Après avoir été mis à l'index par des utilisateurs leur reprochant de ne pas suffisamment protéger leurs données personnelles, les fournisseurs de messageries et les réseaux sociaux ont travaillé mois près mois d'arrache pied pour mettre à niveau leurs outils et les rendre moins perméables aux vols d'informations privées. Mais la mise en oeuvre de puissants mécanismes de chiffrement de bout en bout ont eu comme effet collatéral de plonger sous le radar des forces de police de nombreux échanges illicites et freiner la résolution d'enquêtes.

Dans ce contexte, le procureur général américain William P. Barr, le directeur de la sécurité intérieure britannique Priti Patel, le ministre australien des affaires intérieures Peter Dutton et le secrétaure de l'agence de sûreté intérieur des Etats-Unis Kevin McAleenan, ont adressé le mois dernier une lettre ouverte à Facebook pour surseoir son plan de chiffrement de bout en bout. Une demande finalement rejetée par le réseau social, ce dernier s'opposant aux « tentatives de gouvernement visant à construire des backdoors ». Après le FBI, s'est également au tour d'Interpol de pointer du doigt les messageries chiffrées de bout en bout.

Accéder aux données dans un format lisible et utilisable

L'organisation européenne de lutte contre la criminalité aurait ainsi présenté un projet de résolution lors d'une dernière conférence à Lyon (12-15 novembre 2019) portant sur les crimes perpétrés à l'encontre d'enfants afin de mettre à plat les difficultés rencontrées. « Les fournisseurs de services, les développeurs d’applications et les fabricants d’appareils développent et déploient des produits et des services cryptés qui dissimulent efficacement l’exploitation sexuelle des enfants sur leurs plateformes », indique le projet de résolution d'Interpol vu par Reuters.

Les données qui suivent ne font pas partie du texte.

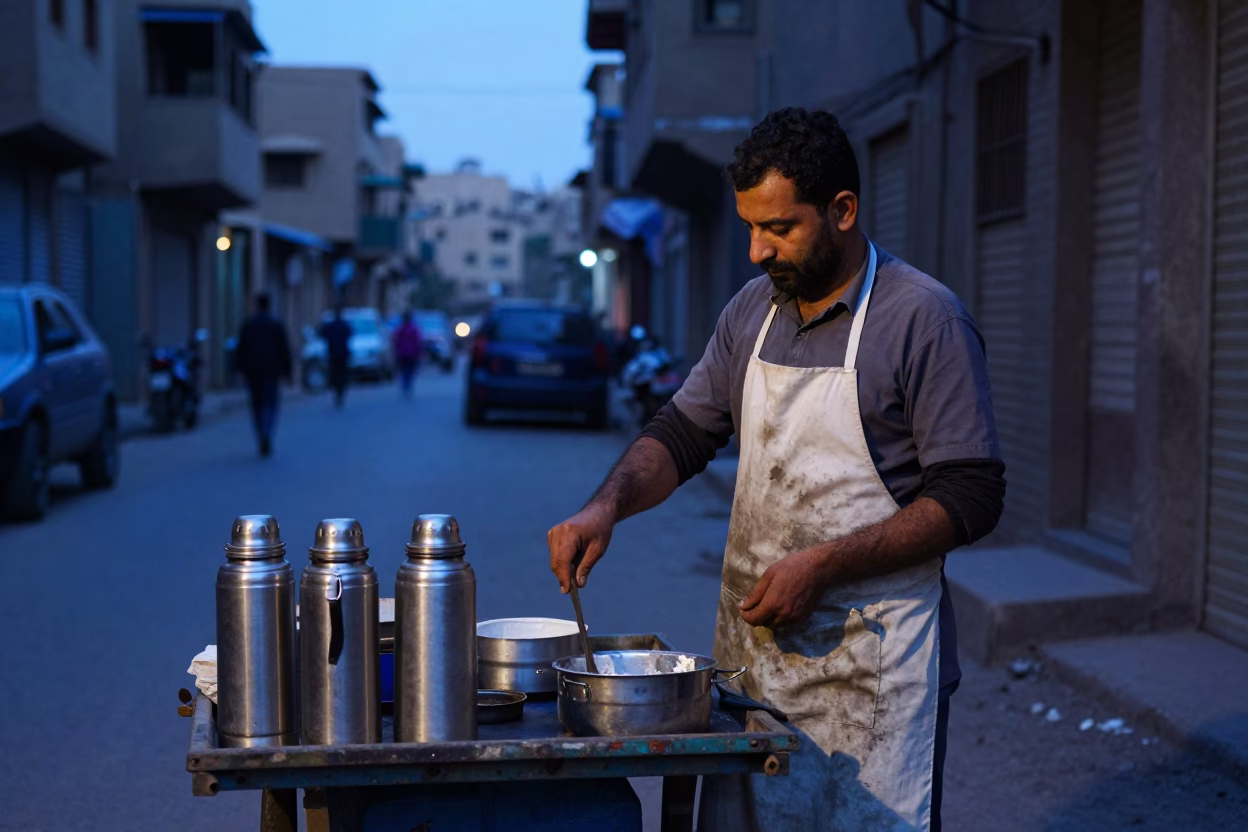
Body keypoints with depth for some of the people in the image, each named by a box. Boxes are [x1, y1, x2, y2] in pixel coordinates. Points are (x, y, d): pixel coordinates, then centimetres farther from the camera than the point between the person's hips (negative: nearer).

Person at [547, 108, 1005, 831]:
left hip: (870, 659, -5)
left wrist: (821, 565, -20)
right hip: (752, 636, 6)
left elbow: (970, 498, -14)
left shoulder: (926, 320, -11)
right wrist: (608, 504, -6)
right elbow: (684, 432, 13)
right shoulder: (752, 311, 9)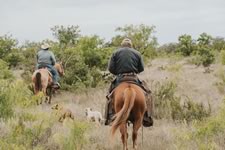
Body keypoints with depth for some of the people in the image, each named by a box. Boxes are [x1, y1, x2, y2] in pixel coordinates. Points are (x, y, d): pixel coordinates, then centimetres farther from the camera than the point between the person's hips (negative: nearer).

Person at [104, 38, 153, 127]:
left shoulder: (116, 53, 7)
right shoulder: (137, 53, 10)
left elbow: (110, 68, 1)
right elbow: (141, 68, 9)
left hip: (120, 79, 0)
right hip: (134, 79, 0)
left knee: (110, 94, 16)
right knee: (146, 93, 13)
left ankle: (110, 117, 2)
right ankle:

Devant les difficultés, la mise en place de backdoor apparaît suggéré sans toutefois être explicitement mentionné dans le document de travail. « Les entreprises technologiques devraient inclure dans la conception de leurs produits et services cryptés des mécanismes permettant aux gouvernements, agissant avec l’autorité légale appropriée, d’avoir accès aux données dans un format lisible et utilisable ». On comprend pourquoi, car l'organisation marche sur des oeufs, la frontière entre protection et surveillance des activités personnelles apparaissant de plus en plus floue.

Les activistes tech en embuscade

« Les activistes tech, pointant les abus passés d'accès exceptionnels des gouvernements ont été alarmés à cause de cette tendance politique et judiciaire qui s'est accélérée ce week-end », a expliqué Reuters. « Si une entreprise internationale fournit une capacité de piratage sous couvert d'un système légal dans un pays, d'autres demanderont et obtiendront le même accès, potentiellement au-delà des frontières ».